What you need to do
Leaving out all pictures, transcribe the lines below exactly, from the first through the line containing "<span>Hiçbiri</span>".

User interface change data

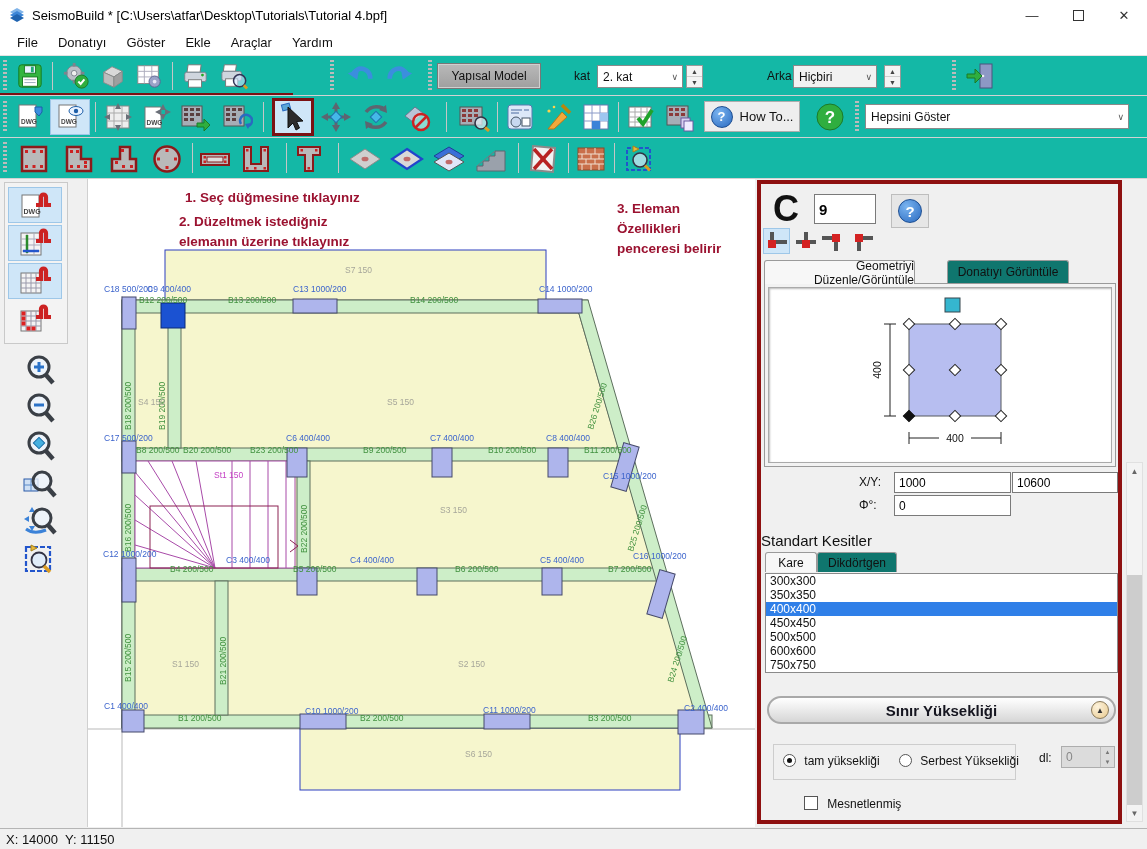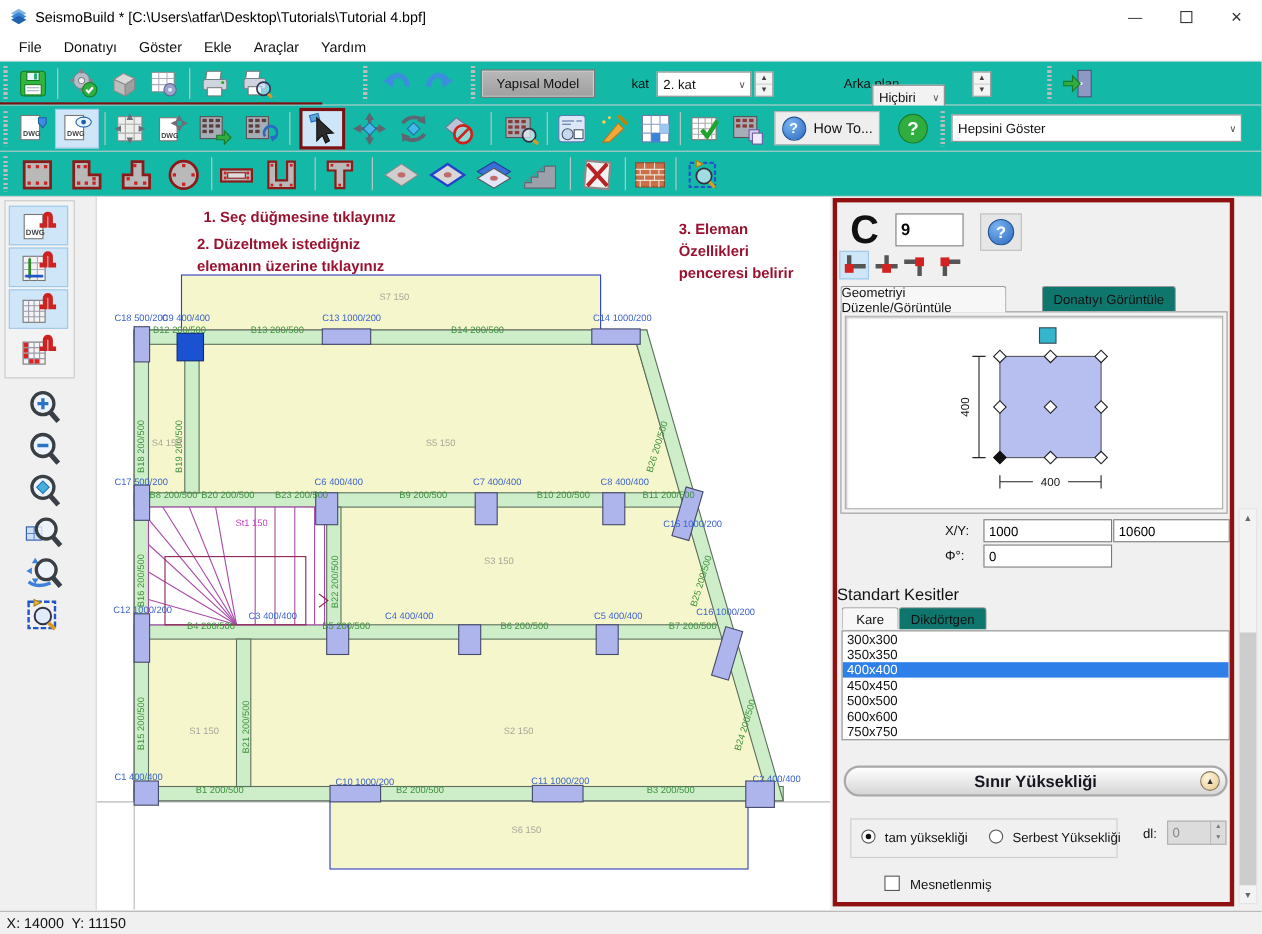--- a/index.html
+++ b/index.html
@@ -201,7 +201,7 @@
       <div>▼</div>
     </div>
   <span class="tblbl" style="left:767px;top:13px;">Arka plan</span>
-  <div class="combo gray" style="left:793px;top:21px;width:66px;height:23px;text-align:center;">
+  <div class="combo gray" style="left:793px;top:9px;width:84px;height:23px;text-align:center;">
     <span>Hiçbiri</span>
       <span class="chev">∨</span>
   </div>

Response area
--- a/index.html
+++ b/index.html
@@ -201,7 +201,7 @@
       <div>▼</div>
     </div>
   <span class="tblbl" style="left:767px;top:13px;">Arka plan</span>
-  <div class="combo gray" style="left:793px;top:21px;width:66px;height:23px;text-align:center;">
+  <div class="combo gray" style="left:793px;top:9px;width:84px;height:23px;text-align:center;">
     <span>Hiçbiri</span>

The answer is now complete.